## AIM OF THE TASK
Copy the lines from the start of the listing through the line containing "11:9](https://www.lds.org/scriptures/nt/luke/11.9?lang=eng#8)).", inclusive, leaving out the pictures.

(Items from a data source)
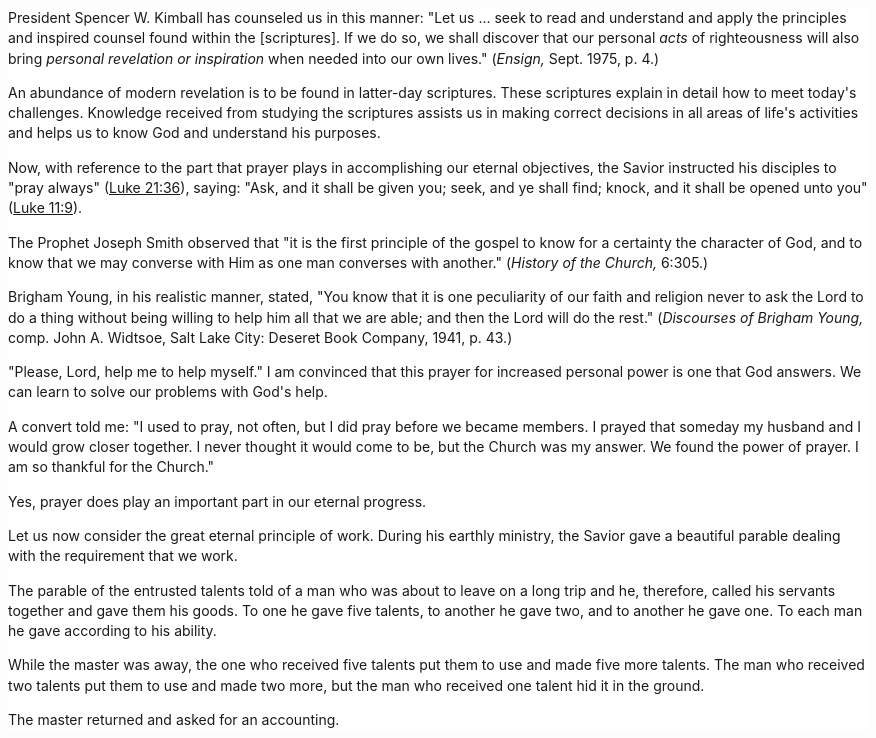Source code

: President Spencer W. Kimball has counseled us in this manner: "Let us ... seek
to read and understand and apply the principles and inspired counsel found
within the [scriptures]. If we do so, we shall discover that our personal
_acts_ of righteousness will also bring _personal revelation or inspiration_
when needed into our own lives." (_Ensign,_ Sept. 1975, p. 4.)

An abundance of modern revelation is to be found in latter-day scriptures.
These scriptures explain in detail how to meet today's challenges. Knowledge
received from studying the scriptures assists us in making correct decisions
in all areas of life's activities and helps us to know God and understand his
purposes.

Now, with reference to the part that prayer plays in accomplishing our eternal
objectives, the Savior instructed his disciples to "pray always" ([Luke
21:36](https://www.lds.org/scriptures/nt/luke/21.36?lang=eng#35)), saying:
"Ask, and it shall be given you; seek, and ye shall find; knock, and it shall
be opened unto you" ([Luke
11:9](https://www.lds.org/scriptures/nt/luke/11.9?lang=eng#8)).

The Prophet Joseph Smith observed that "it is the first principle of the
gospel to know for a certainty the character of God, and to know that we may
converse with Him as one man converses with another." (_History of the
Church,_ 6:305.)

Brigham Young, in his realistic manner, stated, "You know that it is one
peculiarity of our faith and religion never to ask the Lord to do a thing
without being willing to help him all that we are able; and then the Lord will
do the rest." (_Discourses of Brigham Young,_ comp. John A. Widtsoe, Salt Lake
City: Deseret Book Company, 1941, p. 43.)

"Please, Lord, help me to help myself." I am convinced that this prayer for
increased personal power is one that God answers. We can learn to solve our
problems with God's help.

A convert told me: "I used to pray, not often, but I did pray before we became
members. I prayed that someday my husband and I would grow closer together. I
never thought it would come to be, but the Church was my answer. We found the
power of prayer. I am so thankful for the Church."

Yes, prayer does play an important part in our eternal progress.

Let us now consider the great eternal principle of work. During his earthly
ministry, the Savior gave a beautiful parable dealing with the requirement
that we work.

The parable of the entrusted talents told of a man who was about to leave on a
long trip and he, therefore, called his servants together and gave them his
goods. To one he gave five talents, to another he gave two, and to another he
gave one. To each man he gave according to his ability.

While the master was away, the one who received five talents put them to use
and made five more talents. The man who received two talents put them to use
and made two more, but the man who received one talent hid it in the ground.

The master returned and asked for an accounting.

## FINISHED EXERCISE
Source code

: President Spencer W. Kimball has counseled us in this manner: "Let us ... seek
to read and understand and apply the principles and inspired counsel found
within the [scriptures]. If we do so, we shall discover that our personal
_acts_ of righteousness will also bring _personal revelation or inspiration_
when needed into our own lives." (_Ensign,_ Sept. 1975, p. 4.)

An abundance of modern revelation is to be found in latter-day scriptures.
These scriptures explain in detail how to meet today's challenges. Knowledge
received from studying the scriptures assists us in making correct decisions
in all areas of life's activities and helps us to know God and understand his
purposes.

Now, with reference to the part that prayer plays in accomplishing our eternal
objectives, the Savior instructed his disciples to "pray always" ([Luke
21:36](https://www.lds.org/scriptures/nt/luke/21.36?lang=eng#35)), saying:
"Ask, and it shall be given you; seek, and ye shall find; knock, and it shall
be opened unto you" ([Luke
11:9](https://www.lds.org/scriptures/nt/luke/11.9?lang=eng#8)).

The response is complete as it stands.